**Text for analysis:**
I've taken a break over Christmas. We have had quiet days, lazy mornings and pretty much pleased ourselves. Having a break from everything gave me a chance to forget. A chance to not cry about how lost and lonely I am. A time of no expectations and to just be. That can't last though and tomorrow real life begins again.
A new year is a new milestone. Another time ticked off by which I thought I would be better. My care coordinator is keen for a meeting to reassure me about church. He says it is a big part of who I am. Unfortunately I feel it is a big part of who I was. I am not her anymore.
She died. She's gone. I'm not sure that's a good thing.

**Explore the material:**
**A.** Revise the text about the Christmas break, starting at "A new year is" and ending at "a good thing.", with "care coordinator" changed to "support worker".
**B.** Write what follows the final sentence of the text about the Christmas break.

**Data extracts:**
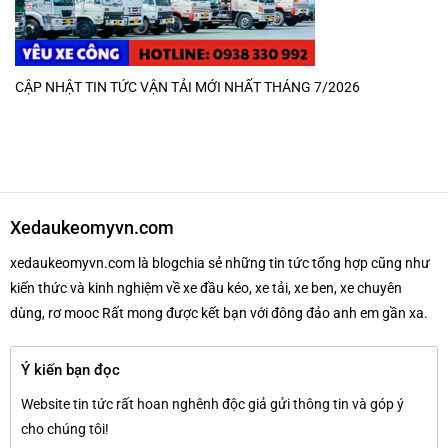
CẬP NHẬT TIN TỨC VẬN TẢI MỚI NHẤT THÁNG 7/2026
Xedaukeomyvn.com
xedaukeomyvn.com là blogchia sẻ những tin tức tổng hợp cũng như
kiến thức và kinh nghiệm về xe đầu kéo, xe tải, xe ben, xe chuyên
dùng, rơ mooc Rất mong được kết bạn với đông đảo anh em gần xa.
Ý kiến bạn đọc
Website tin tức rất hoan nghênh độc giả gửi thông tin và góp ý
cho chúng tôi!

**Results for each task:**
**A.**
A new year is a new milestone. Another time ticked off by which I thought I would be better. My support worker is keen for a meeting to reassure me about church. He says it is a big part of who I am. Unfortunately I feel it is a big part of who I was. I am not her anymore.
She died. She's gone. I'm not sure that's a good thing.

**B.**
Pretty much exactly 5 months after my last church attendance I returned today. Since my last time I had only seen 3 people from the congregation face to face. People who live in my town. Who I've seen at least twice a week for years, I'd seen so few of them. Children had grown. Newborn babies now starting to move. Barely bumps now earth side. There were a few new faces too. We decided to go today because we had been invited for Sunday lunch by a couple from church. The sweet, kind hearted, godly doctor who was on duty the weekend I was first taken to hospital. I didn't give myself a choice this morning. I'd set up an excuse not to go for lunch already. Our car was broken. It was true, it was, but I knew it would be fixed in time to go. So I got up and we went. I'd spoken with my counsellor about not feeling it was my home any longer. That I wasn't part of the fellowship anymore. That physically I didn't know where to sit. Our usual seats, middle,front, with ...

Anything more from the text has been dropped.